Alternatives to Incarceration

Imprisonment should be a last resort. The presumption should be against its use. Before any offender is incarcerated, the prosecution should bear the burden of proving in an evidentiary hearing that no other alternative exists. An equal burden should be required for the denial or revocation of “good time”, probation and parole, which really are only other ways of imposing imprisonment.

We should further reduce our excessive reliance on prisons by making extensive use of alternatives to imprisonment, such as fines, restitution, and other probationary methods, which could at least as effectively meet society’s need for legal sanctions. However, such alternatives must be made available to all people who have committed similar offenses, so as not to become a means for the more affluent to buy their way out of prison. And where some kind of confinement seems necessary, halfway houses, community centres, group homes intermittent sentences, and other means of keeping offenders within the community should be preferred to prison.

(A Program for Prison Reform: The Final Report. Annual Chief Justice Earl Warren Conference. Pamphlet.  Cambridge, Massachusetts: Roscoe Pound American Trial Lawyers Foundation, 1972. 10-11. )

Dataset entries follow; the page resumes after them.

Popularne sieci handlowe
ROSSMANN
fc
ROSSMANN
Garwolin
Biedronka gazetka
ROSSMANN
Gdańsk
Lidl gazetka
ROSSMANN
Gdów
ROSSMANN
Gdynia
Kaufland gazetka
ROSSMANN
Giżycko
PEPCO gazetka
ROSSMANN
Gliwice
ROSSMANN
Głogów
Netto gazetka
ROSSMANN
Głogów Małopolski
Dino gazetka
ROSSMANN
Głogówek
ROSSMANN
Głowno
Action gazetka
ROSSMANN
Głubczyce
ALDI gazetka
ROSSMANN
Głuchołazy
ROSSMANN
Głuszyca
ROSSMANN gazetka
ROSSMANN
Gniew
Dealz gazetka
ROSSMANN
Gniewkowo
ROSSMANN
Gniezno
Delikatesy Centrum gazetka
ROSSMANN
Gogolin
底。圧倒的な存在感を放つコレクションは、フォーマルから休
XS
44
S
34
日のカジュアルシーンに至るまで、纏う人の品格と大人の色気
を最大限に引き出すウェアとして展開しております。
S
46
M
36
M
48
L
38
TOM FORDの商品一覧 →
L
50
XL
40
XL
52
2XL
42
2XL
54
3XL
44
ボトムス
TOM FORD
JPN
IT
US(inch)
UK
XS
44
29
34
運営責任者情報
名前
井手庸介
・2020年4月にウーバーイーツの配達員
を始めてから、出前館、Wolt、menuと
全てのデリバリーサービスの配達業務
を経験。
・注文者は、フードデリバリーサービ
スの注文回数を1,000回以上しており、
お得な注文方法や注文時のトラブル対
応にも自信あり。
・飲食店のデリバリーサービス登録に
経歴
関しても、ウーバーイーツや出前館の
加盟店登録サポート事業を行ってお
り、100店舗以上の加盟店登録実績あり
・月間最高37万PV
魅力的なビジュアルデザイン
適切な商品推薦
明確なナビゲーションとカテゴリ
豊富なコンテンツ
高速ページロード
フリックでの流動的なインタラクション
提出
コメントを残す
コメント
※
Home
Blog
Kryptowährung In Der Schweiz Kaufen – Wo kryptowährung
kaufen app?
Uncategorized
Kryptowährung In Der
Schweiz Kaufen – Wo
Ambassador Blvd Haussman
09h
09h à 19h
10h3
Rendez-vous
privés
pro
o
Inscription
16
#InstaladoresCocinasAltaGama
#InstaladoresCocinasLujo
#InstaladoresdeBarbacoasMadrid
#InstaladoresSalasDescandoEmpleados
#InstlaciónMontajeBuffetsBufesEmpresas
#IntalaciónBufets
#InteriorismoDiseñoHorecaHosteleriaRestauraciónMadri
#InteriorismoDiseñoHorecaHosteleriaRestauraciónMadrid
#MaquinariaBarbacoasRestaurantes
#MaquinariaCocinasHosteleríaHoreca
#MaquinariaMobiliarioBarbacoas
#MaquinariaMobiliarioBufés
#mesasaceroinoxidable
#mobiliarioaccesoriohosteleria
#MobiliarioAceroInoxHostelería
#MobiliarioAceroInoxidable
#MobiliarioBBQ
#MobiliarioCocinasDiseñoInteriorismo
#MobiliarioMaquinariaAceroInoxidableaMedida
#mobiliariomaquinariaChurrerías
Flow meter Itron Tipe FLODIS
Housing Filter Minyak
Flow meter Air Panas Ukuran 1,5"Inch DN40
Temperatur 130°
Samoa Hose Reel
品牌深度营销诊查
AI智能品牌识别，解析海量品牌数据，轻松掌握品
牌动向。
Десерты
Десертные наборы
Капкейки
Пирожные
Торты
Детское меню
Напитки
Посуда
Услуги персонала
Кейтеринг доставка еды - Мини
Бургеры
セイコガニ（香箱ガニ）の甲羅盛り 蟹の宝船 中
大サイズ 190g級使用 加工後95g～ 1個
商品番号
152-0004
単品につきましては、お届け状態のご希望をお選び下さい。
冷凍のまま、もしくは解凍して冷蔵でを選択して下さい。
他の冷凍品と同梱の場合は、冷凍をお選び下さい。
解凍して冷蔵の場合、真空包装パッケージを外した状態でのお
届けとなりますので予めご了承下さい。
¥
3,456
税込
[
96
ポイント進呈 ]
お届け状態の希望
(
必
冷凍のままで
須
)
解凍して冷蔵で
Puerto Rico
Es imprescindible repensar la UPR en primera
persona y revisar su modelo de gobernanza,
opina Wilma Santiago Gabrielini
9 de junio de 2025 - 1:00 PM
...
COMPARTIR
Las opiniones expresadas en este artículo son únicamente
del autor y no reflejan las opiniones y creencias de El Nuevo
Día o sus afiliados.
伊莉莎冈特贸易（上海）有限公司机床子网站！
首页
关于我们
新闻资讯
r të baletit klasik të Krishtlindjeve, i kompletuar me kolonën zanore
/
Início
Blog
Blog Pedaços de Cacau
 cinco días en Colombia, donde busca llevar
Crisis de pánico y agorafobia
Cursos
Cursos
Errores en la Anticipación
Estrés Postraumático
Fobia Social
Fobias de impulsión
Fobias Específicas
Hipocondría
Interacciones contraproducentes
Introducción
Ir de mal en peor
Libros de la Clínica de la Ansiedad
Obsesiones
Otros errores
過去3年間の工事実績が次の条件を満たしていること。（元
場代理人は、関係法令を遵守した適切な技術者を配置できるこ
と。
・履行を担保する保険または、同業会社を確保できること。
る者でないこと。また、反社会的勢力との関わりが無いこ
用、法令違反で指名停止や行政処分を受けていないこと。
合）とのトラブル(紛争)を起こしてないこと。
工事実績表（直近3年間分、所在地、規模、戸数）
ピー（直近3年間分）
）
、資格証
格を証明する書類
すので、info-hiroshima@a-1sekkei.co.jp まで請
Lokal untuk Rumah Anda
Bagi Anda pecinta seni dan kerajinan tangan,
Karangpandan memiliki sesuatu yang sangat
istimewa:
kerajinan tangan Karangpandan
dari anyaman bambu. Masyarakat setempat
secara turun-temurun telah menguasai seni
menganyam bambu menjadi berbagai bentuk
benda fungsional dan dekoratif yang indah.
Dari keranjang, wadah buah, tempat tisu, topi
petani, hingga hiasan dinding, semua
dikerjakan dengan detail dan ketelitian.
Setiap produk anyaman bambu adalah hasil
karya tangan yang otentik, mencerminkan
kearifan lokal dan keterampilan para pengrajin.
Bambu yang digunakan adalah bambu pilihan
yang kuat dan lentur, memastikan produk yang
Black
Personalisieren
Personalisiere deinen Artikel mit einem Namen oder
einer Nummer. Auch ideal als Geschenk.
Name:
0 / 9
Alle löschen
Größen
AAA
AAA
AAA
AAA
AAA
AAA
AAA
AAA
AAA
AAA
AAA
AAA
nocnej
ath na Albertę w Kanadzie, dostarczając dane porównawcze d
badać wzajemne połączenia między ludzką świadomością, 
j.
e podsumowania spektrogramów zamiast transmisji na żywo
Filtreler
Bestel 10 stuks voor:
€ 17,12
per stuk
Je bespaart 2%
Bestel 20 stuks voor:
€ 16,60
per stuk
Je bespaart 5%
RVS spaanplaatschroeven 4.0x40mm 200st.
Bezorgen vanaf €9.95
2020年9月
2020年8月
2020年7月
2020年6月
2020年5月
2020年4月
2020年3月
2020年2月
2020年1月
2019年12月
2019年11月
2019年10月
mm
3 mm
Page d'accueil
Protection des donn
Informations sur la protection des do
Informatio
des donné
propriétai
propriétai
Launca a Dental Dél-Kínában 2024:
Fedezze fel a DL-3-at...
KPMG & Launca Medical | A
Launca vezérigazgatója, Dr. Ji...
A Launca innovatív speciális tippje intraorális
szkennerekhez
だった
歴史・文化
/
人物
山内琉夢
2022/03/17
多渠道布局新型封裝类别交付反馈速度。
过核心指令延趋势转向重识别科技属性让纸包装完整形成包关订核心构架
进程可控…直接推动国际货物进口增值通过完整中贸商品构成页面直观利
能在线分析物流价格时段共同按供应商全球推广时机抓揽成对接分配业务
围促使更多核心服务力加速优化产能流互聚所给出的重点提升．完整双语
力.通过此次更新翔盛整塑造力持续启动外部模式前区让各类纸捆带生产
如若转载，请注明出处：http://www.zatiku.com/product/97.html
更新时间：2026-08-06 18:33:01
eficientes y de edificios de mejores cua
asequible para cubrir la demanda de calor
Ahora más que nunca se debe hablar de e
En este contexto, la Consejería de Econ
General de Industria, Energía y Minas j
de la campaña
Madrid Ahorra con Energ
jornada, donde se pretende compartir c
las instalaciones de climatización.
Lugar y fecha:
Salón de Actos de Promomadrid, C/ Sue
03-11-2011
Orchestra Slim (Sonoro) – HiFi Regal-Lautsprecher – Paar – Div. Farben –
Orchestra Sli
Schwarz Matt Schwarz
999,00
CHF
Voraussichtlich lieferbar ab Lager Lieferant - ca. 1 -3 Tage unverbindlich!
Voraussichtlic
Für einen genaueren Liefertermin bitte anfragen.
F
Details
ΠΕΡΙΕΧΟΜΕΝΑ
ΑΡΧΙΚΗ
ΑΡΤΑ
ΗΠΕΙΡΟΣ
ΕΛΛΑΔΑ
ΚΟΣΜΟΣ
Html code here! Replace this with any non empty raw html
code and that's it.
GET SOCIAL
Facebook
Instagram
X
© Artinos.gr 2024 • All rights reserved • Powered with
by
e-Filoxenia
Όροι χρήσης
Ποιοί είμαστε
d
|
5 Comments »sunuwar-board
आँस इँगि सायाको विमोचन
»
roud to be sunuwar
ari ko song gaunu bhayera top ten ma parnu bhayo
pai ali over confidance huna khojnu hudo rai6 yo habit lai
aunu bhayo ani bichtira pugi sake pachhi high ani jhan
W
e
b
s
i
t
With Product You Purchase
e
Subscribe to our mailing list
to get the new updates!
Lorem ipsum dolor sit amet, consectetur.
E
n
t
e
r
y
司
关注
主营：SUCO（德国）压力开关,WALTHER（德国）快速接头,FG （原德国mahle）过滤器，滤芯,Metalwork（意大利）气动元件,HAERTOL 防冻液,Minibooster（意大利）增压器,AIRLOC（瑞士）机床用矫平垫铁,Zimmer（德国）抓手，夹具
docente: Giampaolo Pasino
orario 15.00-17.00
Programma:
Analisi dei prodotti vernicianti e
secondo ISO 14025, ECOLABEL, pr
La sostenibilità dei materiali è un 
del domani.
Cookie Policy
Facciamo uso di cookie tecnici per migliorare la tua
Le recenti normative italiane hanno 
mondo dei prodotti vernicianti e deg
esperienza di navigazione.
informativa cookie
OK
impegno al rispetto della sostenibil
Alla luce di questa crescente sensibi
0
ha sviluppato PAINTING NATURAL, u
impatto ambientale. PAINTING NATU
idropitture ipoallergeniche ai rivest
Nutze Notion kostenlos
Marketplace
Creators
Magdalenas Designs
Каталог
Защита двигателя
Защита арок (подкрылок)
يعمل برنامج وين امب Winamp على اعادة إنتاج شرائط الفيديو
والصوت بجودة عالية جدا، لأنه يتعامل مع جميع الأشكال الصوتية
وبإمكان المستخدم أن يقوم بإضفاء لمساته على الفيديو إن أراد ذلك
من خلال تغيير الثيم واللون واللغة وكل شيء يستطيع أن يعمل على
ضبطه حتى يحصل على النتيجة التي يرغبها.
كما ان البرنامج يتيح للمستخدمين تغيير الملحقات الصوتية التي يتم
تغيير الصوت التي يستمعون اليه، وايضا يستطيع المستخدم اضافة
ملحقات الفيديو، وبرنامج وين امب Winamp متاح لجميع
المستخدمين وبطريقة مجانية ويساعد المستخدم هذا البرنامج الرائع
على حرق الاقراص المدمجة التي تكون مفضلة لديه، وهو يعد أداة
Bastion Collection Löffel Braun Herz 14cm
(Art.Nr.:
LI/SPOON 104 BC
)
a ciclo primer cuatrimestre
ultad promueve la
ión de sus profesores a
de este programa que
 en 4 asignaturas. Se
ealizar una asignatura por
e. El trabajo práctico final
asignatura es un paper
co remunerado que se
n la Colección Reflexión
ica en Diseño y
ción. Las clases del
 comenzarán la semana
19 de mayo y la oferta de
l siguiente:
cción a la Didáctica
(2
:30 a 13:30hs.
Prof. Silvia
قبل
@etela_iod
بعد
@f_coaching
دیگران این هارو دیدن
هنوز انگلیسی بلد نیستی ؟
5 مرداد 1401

In conclusion, these findings indicate that prisons under our present socioeconomic system reinforce the status quo, punish rather than heal and rehabilitate, and are a breeding ground and apprenticeship for further crime with the bulk of Canada’s prison population being predominantly the oppressed, women, First Nations people, minority groups etc. Once more, it is crucial to  reiterate the desperate need for  alternatives. Not only must we not expand prisons, but let us  think of abolishing them altogether and let us look to alternatives such as in the above model and to traditional aboriginal models where healing circles and sentencing circles are paramount and where the emphasis is on healing and rehabilitation, a holistic, humanistic and even radical innovative approach to crime and punishment.


Sylvia Goldfarb is a writer and activist based in Montreal.